I am fairly certain that Gloria Steinem would prefer not to be labeled a hero in the conventional sense. However, before I continue on this topic, I’d like you to pause and listen to a song. The title is, not surprisingly, Heroes. It is written and performed by Ann Reed (Hole in the Day is the album) and I have cherished this song since the first time I heard it. At the close of the song, Reed invokes a list of women heroes drawn from our history. Certainly there are names that could be added, but I find the litany quite stirring and satisfying. Over time I have come to appreciate the phrasing in the rest of the piece. Reed’s ‘definition’ of a hero as a friend seems right.

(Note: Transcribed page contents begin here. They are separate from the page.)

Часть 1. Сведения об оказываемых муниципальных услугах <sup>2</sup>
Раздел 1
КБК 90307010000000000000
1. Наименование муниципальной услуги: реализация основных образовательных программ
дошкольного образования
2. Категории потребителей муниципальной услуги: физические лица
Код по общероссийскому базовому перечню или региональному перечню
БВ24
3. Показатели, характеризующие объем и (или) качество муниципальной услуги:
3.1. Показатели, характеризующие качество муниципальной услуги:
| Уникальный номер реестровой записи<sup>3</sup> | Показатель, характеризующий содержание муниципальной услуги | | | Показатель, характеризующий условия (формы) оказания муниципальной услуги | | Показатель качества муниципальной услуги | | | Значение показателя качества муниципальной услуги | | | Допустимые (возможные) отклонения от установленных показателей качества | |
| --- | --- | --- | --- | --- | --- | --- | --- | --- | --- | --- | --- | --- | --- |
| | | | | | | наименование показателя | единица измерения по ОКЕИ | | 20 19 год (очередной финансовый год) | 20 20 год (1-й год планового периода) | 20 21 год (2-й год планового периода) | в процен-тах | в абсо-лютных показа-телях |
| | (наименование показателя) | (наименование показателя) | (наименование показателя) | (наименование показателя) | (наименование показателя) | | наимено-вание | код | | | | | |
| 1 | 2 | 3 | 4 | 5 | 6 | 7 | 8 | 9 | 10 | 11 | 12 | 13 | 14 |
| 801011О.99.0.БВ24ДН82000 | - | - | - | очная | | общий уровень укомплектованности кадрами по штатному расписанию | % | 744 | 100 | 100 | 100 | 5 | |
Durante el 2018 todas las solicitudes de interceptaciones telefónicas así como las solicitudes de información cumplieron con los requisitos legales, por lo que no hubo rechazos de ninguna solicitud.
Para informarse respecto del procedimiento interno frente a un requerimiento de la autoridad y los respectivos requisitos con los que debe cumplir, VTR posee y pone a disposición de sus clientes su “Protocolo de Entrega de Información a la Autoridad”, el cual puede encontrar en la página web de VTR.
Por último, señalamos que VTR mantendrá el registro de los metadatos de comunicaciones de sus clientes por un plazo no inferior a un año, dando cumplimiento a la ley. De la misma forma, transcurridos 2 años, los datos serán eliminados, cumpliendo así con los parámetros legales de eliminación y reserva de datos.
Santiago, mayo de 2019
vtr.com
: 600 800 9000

It also aligns with Steinem’s request that she be referred to not as a mentor, but as a partner, of Jamia Wilson (Executive Director of WAM: Women, Action & the Media), with whom she shared the stage last night.

The event was focused on Steinem’s recently published memoir, My Life on the Road. Several hundred of us got to be a part of the evening and listening to both Steinem and Wilson produced many sparks of joy. Another popping source of joy for this 63-year-old woman were the hundreds of young feminists who filled the hall. I will admit that I had expected to see a lot of grey heads, but we were soundly outnumbered, which was grand! I’m not very good at ‘re-viewing’ talks that touch me deeply, precisely because they touch me deeply. When I’m immersed in the experience, it’s as if my cells are absorbing the messages and it’s hard to translate that into words.

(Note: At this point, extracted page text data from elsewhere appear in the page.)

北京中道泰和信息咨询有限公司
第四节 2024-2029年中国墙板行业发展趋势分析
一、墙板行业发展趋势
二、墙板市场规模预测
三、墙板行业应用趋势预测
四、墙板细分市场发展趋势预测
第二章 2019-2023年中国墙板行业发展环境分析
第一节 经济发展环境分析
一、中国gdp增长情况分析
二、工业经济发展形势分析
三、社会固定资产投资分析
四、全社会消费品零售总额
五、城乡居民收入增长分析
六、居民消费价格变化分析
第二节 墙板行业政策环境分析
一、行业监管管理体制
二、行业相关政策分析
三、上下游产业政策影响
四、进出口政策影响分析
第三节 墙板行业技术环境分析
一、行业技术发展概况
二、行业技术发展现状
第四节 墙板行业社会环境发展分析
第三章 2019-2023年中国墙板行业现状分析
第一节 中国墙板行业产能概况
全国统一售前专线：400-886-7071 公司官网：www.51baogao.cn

Going back to my own thoughts about heroes, the definition: “[a person] admired or idealized for courage, outstanding achievements or noble qualities”, is useful, but doesn’t capture the essence for me. It doesn’t describe what I got from Steinem’s talk last night or the impact that the poetry of Mary Oliver has or how the groundbreaking work on shame by Brené Brown opens my eyes. Or what I feel when I listen to Reed’s song, while looking out my window at this riot of autumnal glory.

yard 11.5

It’s that spark of joy that lifts me up and inspires me. My true heroes are not people placed on a pedestal to be admired or idealized, which creates distance. They are full human beings, expressing their passion and honesty; taking risks that may leave them exposed and vulnerable. Some of my heroes are famous. Living or dead, I learn from the words and deeds they have courageously shared with the world. Many of my heroes are regular people who exhibit quiet, persistent, heart-felt bravery every day. My heroes cause me to feel alive and encouraged, given courage to be my authentic self. Reed asks: “What can I learn from you? That I must do the thing I think I cannot do; that you do what’s right by your heart and soul. It’s the imperfections that make us whole… “

A final note, about MS Magazine: If you don’t read it, you are missing out. Find a copy.

NaBloPoMo November 2015

1 thought on “Ms

  1. All I can say is after having grown up in the 50’s, thank you goddess for bringing the 70’s because, otherwise, I would never have survived.
    I have tried reading Ms. but there is something about the format of a magazine, any magazine, that I have a hard time staying with, front to back.
    When I read a book, I am alone with the page.
    When I am reading a magazine, I have the whole populace looking over my shoulder and, instead of giving me a good feeling of “spreading the word” , I feel “It’s not worth reading.”Clearly this is a bullshit thing and I should get over myself. But it has never been high on my list. sometimes I think it comes from having been raised on the picture book, LIFE magazine, the only magazine we had.